Dáil debates

Tuesday, 24 March 2015

Ceisteanna - Questions (Resumed)

Cabinet Committee Meetings

4:10 pm

Photo of Richard Boyd BarrettRichard Boyd Barrett (Dún Laoghaire, People Before Profit Alliance) | Oireachtas source

I am amazed at the infrequency of meetings of the social policy committee. I would have thought it would be meeting at least on a weekly basis and, frankly, in emergency session when it comes to what, by any standard, is a central matter of special policy, namely, the chronic and daily deteriorating situation in social housing provision. Today representatives from council estates in Dublin, Limerick and Cork complained to the European Commission about the abysmally unhealthy and completely inadequate quality of social housing in council estates in our biggest cities. The Taoiseach has gone out of his way to be the best boy in the European class when it comes to doing what Angela Merkel says, paying back bondholders and doing what the financial markets want him to do, but he is certainly not the best boy in the European class when it comes to the quality of social housing provision in Ireland if the case being pursued by these communities is anything to go by. Should the social policy committee not be meeting to discuss this issue and should the Taoiseach not be ashamed of his Government for its abysmal failure to address the social housing crisis?

There has been a considerable spin put on this issue. Last October the biggest social housing programme in the history of the State was announced. I have since been contacted by my local authority on an almost weekly basis to ask whether there is any additional money for social housing. but there is not one cent. Only 19 council houses will be built in Dún Laoghaire-Rathdown next year, even though 1,200 people joined the council's housing list last year, bringing the total to 5,200. In the period since I entered this Dáil, the average waiting time on a council housing list has increased from eight to 15 years. In other words, some people will never get a council house. I am dealing with families who are facing unbelievable situations. One man who was recently diagnosed with terminal cancer has been couch surfing for several weeks. He is an emergency case, but he has no idea when he will be housed. Another woman with two children, one of whom has special needs, has been homeless for the past year. She is moving from couch surfing to emergency accommodation which is not guaranteed from one week to the next. She does not even know where she will sleep tomorrow. She is No. 1 on the priority list, but the council cannot even state when she will be given a council house. Someone who is No. 100 or 150 on the list is looking at a wait of seven or eight years before being housed. Despite all of the announcements made last October, not one extra cent has been provided for the budget for social housing provision. That is just in one county. God knows what the situation is like in the rest of the country.

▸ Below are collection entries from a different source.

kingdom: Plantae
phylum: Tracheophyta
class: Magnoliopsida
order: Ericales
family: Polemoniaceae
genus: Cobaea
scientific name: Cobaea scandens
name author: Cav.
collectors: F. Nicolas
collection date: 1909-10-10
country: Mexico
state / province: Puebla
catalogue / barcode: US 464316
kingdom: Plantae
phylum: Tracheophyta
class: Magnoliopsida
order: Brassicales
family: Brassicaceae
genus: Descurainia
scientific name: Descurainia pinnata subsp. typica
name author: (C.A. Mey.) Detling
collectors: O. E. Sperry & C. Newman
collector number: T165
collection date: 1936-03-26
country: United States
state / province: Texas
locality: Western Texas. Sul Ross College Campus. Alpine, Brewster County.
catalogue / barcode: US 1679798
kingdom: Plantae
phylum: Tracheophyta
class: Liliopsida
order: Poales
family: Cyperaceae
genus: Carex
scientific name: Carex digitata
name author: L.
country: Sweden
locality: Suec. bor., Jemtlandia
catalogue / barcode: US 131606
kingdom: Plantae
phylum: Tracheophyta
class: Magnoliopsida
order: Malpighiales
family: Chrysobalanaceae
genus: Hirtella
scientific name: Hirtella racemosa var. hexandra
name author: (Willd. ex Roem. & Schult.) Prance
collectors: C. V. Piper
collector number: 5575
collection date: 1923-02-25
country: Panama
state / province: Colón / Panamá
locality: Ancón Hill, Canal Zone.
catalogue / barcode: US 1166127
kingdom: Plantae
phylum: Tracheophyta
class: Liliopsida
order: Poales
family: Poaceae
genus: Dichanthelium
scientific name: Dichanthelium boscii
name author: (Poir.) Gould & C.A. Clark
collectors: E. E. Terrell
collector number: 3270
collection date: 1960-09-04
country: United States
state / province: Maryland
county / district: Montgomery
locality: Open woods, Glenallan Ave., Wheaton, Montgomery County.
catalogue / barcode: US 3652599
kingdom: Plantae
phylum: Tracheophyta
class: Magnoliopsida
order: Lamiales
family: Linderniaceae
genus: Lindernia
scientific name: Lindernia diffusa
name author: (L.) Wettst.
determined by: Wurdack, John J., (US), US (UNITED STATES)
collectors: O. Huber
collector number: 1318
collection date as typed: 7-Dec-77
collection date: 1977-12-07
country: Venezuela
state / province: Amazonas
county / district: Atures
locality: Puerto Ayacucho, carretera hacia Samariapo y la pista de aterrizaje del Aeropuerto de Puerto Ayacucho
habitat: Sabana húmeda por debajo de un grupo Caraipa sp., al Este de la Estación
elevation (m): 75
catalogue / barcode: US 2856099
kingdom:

What is the social policy committee discussing, if not the provision of social housing during the greatest social housing crisis in the modern history of the State? Working class communities are going to the European Court of Justice because of the Government's failure to take this issue seriously. What is the committee doing? Is it going to discuss the social housing crisis and are we going to have real policy change when it comes to dealing with the social housing emergency?